America has its share of ambitious people. But it is almost guaranteed that none in its lengthy history have filed a lawsuit against a bank for more money than Dalton Chiscolm. If my math is correct, Chiscolm is suing Bank of America (BAC) for over $1.78 septillion -- a septillion is 1 with 24 zeros after it. If Bank of America agreed to pay what its customer is asking, it would wipe out the bank's $196 billion in common equity 9.1 trillion times over.

According to Reuters, Chiscolm was unhappy because Bank of America would not deposit some of his checks due to problems with their routing numbers. And his efforts to solve the problem with the help of a "Spanish womn" were unsatisfactory. Chiscolm's lawsuit requests damages for his suffering, specifically, he asks that "1,784 billion, trillion dollars" be deposited into his ATM account the next day. He also demanded an additional $200,164,000."

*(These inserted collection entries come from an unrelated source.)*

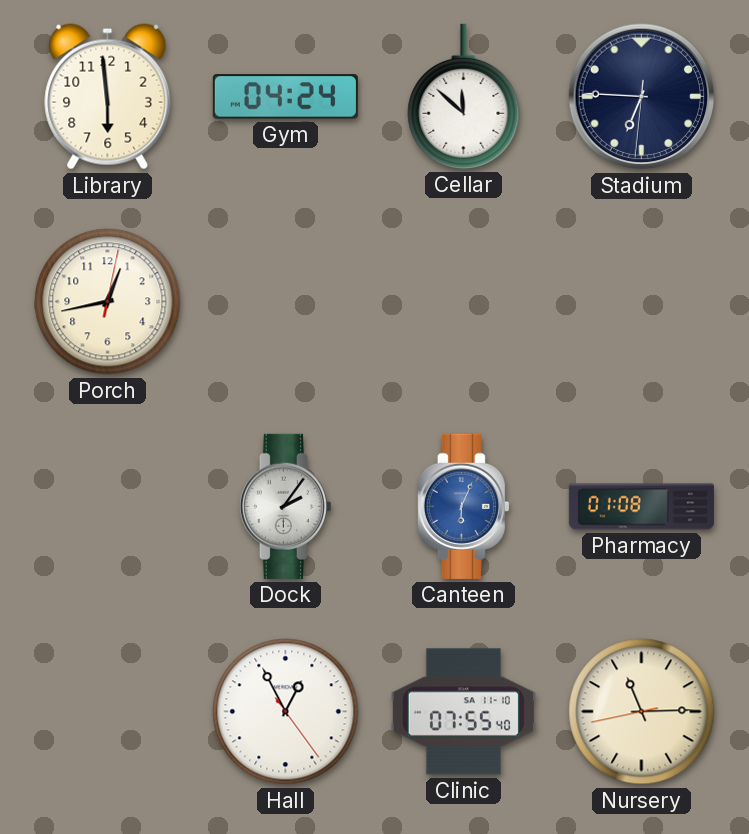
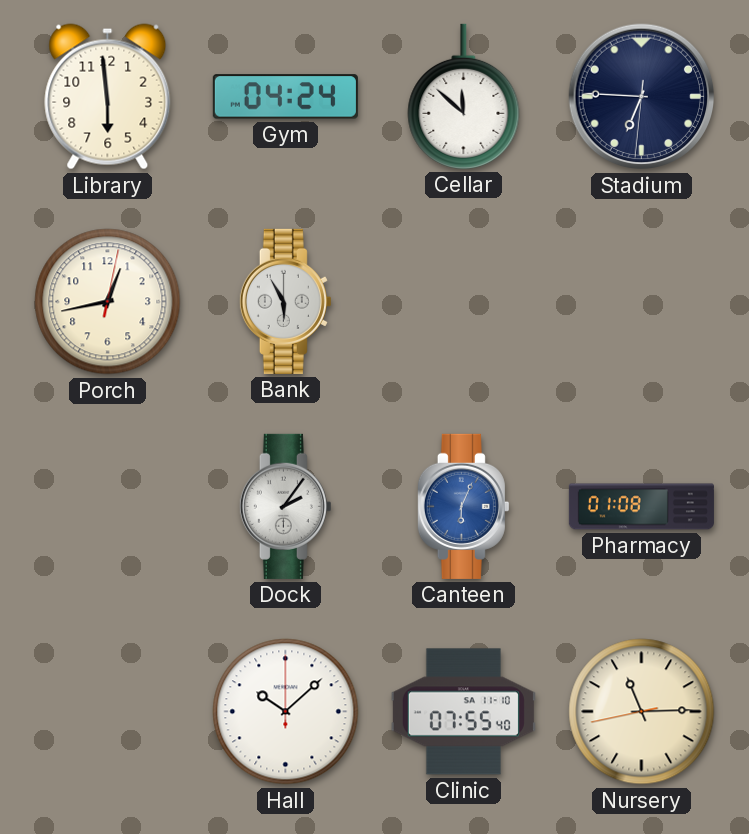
Bank: none -> 5:55
Hall: 12:55 -> 10:08
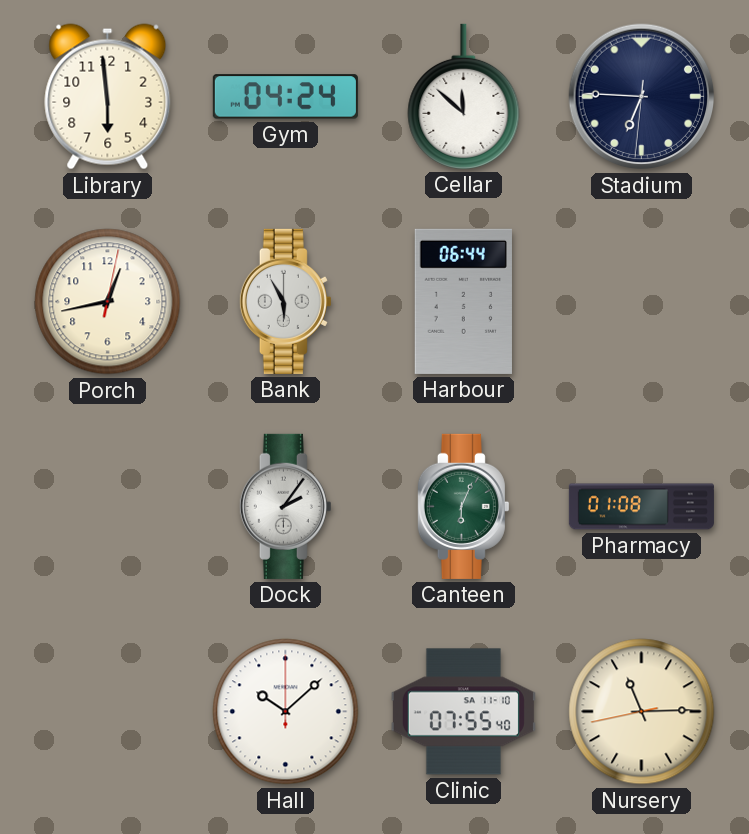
Harbour: none -> 06:44
Canteen dial: blue -> green
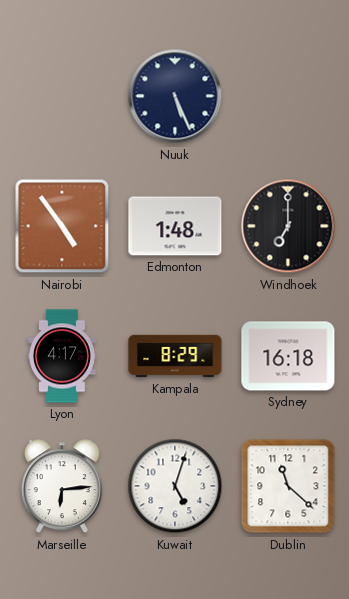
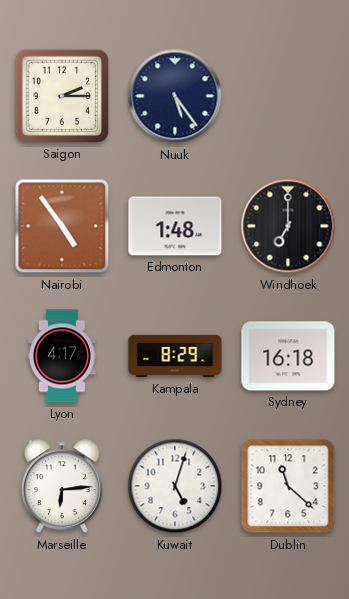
Saigon: none -> 2:15
Nuuk: 5:26 -> 5:24
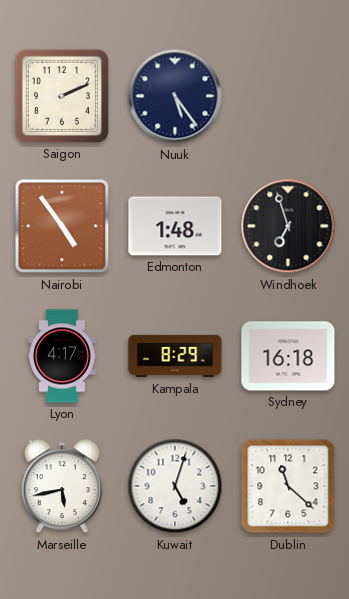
Saigon: 2:15 -> 2:11
Windhoek: 7:00 -> 6:57
Marseille: 6:14 -> 5:43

Although Chiscolm's request sounds reasonable to me, I am not a judge. The judge in his case, U.S. District Judge Denny Chin, described his complaint as "incomprehensible." What's so hard to understand about the request? Chiscolm is angry with Bank of America and wants it to pay him about 30 billion times the world's total GDP of $60 trillion.

Maybe it's time for the U.S. government to step in and bail out Bank of America so it can pay him -- after the $45 billion it's received so far, what's an extra septillion?

Update. This is not his first lawsuit. In Janaury 2009, Chiscolm sued his landlord for $892 million billion dollars -- or $892 quadrillion. In his January complaint, Chiscolm alleged that "Manerment nor mainterntmen had no atcuse's to go in my apartment what so ever I had to keep a lock no the kichen cabernit." The court dismissed his complaint.